En début d’étude et tout en respectant la réglementation en vigueur, les souris seront hébergées par groupes sociaux, préférentiellement stables, de 2 à 5 individus. Des compléments alimentaires pourront être administrés suivant l’état de santé des animaux. La cage contiendra à minima une couche de litière permettant aux souris de creuser, de se cacher et de réaliser un nid, élément essentiel à leur bien-être. En outre, des enrichissements de qualité seront fournis dans chacune des cages : morceaux de bois, tunnel en carton, kraft et/ou boules de cotons. À leur entrée dans l’animalerie, les souris bénéficieront d’une période d’acclimatation de minimum 4 jours. Les souris pourront recevoir des puces électroniques permettant de mesure la température corporelle afin d’éviter une prise rectale plus impactante. Lors d’un changement de zone au sein de l’animalerie, les souris bénéficieront d’une période d’acclimatation d’une nuit au minimum. Pour limiter la douleur, la souffrance et l’angoisse, une échelle de scores cliniques (pelage, mobilité, état général, activité, comportement, etc…) sera appliquée dès le premier geste invasif ou dès qu’un signe d’altération sera observé lors de la surveillance quotidienne. Des traitements antalgiques préventifs et curatifs seront mis en œuvre dès que nécessaire, sous avis vétérinaire, administrée avant et après intervention chirurgicale ou toute procédure potentiellement douloureuse (par exemple : intervention chirurgicale, implantation de certains dispositifs ou cathéters, manipulations invasives des tissus, injection répétées). Un relais dans l’eau de boisson pourra ensuite être réalisé. Le vétérinaire aura pleine autorité pour euthanasier un animal ou mettre en œuvre un traitement anti-douleur. Concernant les prélèvements sanguins, un volume maximal est défini pour un prélèvement unique, au-delà il s’agira d’un prélèvement terminal sous anesthésie. Les fréquences sont limitées et une réhydratation est prévue. Les points limites déclenchant l’euthanasie incluent : atteinte sévère de l’état général, douleur non contrôlée ou tout score clinique dépassant les seuils définis, perte de poids dépassant les seuils définis.

Expliquer le choix des espèces et les stades de développement y afférents.

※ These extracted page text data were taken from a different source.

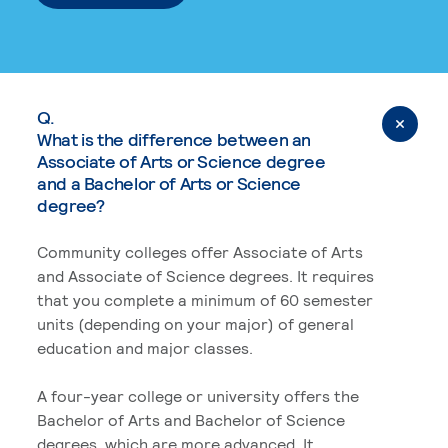
Q.
What is the difference between an
Associate of Arts or Science degree
and a Bachelor of Arts or Science
degree?
Community colleges offer Associate of Arts
and Associate of Science degrees. It requires
that you complete a minimum of 60 semester
units (depending on your major) of general
education and major classes.
A four-year college or university offers the
Bachelor of Arts and Bachelor of Science
degrees, which are more advanced. It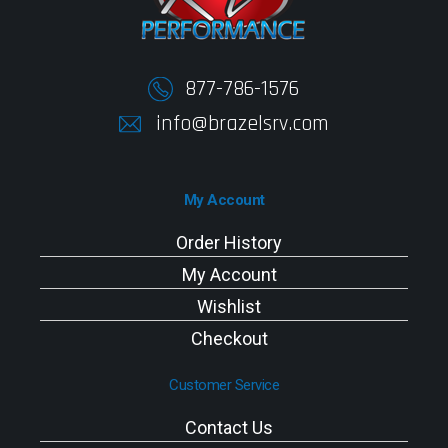
877-786-1576
info@brazelsrv.com
My Account
Order History
My Account
Wishlist
Checkout
Customer Service
Contact Us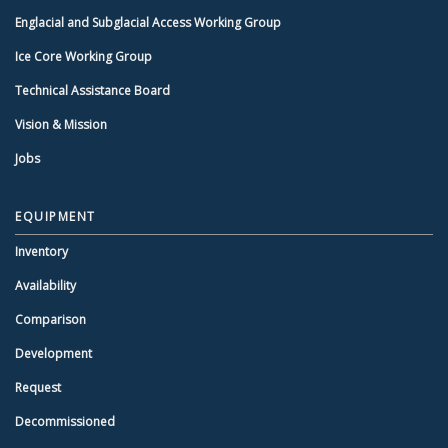
Englacial and Subglacial Access Working Group
Ice Core Working Group
Technical Assistance Board
Vision & Mission
Jobs
EQUIPMENT
Inventory
Availability
Comparison
Development
Request
Decommissioned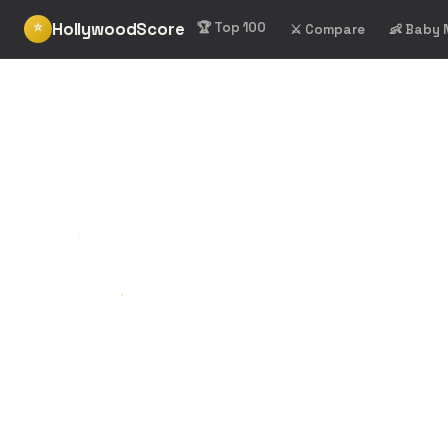
HollywoodScore
⭐
🏆 Top 100
⚔️ Compare
👶 Baby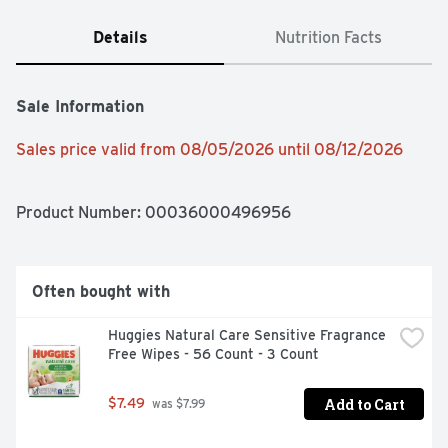
Details
Nutrition Facts
Sale Information
Sales price valid from 08/05/2026 until 08/12/2026
Product Number: 
00036000496956
Often bought with
Huggies Natural Care Sensitive Fragrance 
Free Wipes - 56 Count - 3 Count
Add to Cart
$7.49
 was $7.99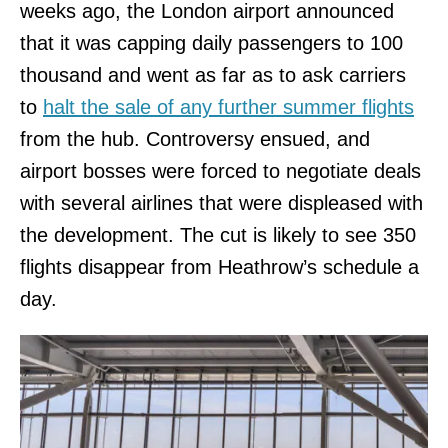
weeks ago, the London airport announced
that it was capping daily passengers to 100
thousand and went as far as to ask carriers
to
halt the sale of any further summer flights
from the hub. Controversy ensued, and
airport bosses were forced to negotiate deals
with several airlines that were displeased with
the development. The cut is likely to see 350
flights disappear from Heathrow’s schedule a
day.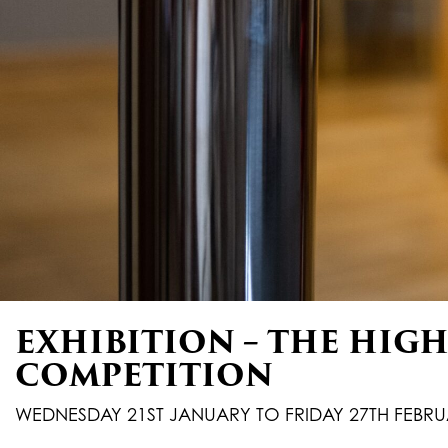
EXHIBITION – THE HIGH 
COMPETITION
WEDNESDAY 21ST JANUARY TO FRIDAY 27TH FEBRU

90 % des gènes humains ont un équivalent chez la souris, permettant d’élaborer des approches génétiques et fonctionnelles valides. Lorsque les gènes orthologues produisent des effets différents entre souris et humain, le remplacement dans le génome du gène de la souris par son équivalent humain ou de manière fonctionnelle par greffe de cellules humaines dans une lignée immunodéficiente permet la création de lignées humanisées. Pour les souris non humanisées et humanisées avec des cellules sanguines provenant du sang périphérique, les animaux seront inclus aux études à partir de l’âge minimum de 6 semaines. Pour les souris humanisées avec des cellules souches issues de cordons ombilicaux humains, les animaux seront inclus aux études à partir de l’âge minimum de 8 semaines, première apparition des cellules humaines dans le sang. Pour les souris humanisées au niveau du foie ou double-humanisées (foie + système immunitaire), les animaux seront inclus aux études à partir de l’âge minimum de 13 semaines, correspondant au délai nécessaire pour obtenir une prise de greffe hépatique suffisante dans la majorité des souris.